Parallelize `predict` subcommand

modelfoxdotdev / modelfox

ModelFox makes it easy to train, deploy, and monitor machine learning models.

Other

1.46k stars 63 forks source link

Parallelize `predict` subcommand #117

Open koute opened 2 years ago

koute commented 2 years ago

Predicting from the CLI is painfully slow since it runs only on a single thread, so here's a quick fix.

Caveat: this essentially preloads the whole CSV into memory. It is still a net improvement though since prediction on a single core becomes a problem far earlier (for a CSV which is less than 100MB it's already unusably slow) than consuming too much memory does.
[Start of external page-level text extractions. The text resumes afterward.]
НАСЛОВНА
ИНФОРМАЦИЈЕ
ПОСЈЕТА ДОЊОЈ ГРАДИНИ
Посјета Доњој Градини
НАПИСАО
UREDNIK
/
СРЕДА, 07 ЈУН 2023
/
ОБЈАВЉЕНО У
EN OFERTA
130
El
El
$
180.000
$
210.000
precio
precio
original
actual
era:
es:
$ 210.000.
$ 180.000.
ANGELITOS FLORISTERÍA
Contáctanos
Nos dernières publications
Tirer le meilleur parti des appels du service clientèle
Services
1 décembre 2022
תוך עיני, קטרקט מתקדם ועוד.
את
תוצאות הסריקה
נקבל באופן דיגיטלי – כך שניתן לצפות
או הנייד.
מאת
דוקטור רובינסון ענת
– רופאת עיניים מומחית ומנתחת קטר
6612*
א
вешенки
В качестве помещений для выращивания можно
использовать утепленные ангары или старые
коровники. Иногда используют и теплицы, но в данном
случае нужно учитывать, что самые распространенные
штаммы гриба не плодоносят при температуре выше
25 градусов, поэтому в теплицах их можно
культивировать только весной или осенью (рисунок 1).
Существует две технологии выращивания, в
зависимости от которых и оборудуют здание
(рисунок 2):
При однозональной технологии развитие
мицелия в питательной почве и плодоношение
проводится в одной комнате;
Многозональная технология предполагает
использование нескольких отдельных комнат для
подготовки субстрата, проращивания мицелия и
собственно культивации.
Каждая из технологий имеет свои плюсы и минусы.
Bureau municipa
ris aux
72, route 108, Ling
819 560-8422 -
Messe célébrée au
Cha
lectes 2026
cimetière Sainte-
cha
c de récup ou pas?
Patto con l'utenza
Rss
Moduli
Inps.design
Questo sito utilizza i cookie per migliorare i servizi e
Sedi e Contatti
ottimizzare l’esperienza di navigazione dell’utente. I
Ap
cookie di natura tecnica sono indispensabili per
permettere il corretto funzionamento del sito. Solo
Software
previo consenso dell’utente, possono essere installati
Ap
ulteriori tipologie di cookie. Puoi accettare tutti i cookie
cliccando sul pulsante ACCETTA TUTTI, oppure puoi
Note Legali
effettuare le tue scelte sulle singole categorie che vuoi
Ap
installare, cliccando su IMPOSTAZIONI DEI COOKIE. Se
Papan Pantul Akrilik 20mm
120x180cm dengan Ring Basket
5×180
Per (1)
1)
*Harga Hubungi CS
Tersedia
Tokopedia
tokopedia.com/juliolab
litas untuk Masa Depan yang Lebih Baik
nitsky commented 2 years ago

@koute thanks for the PR! We decided to make prediction single threaded for exactly the reason you identified: to avoid buffering the whole CSV. I agree that it is a good idea to provide the option to parallelize predictions, but I think we should put it behind a command line argument, --parallel, that explains the tradeoff. Would you be willing to update this PR with that change?

koute commented 2 years ago

Okay, now it doesn't read the whole CSV but will still run in parallel. (:

Speed-wise it's the same; the old version with preloading the CSV:

real    0m11.739s
user    10m29.132s
sys 0m14.350s

the new version without preloading the CSV:

real    0m11.425s
user    9m53.702s
sys 0m51.725s

Is this acceptable or do you still want me to add an argument to disable parallelization?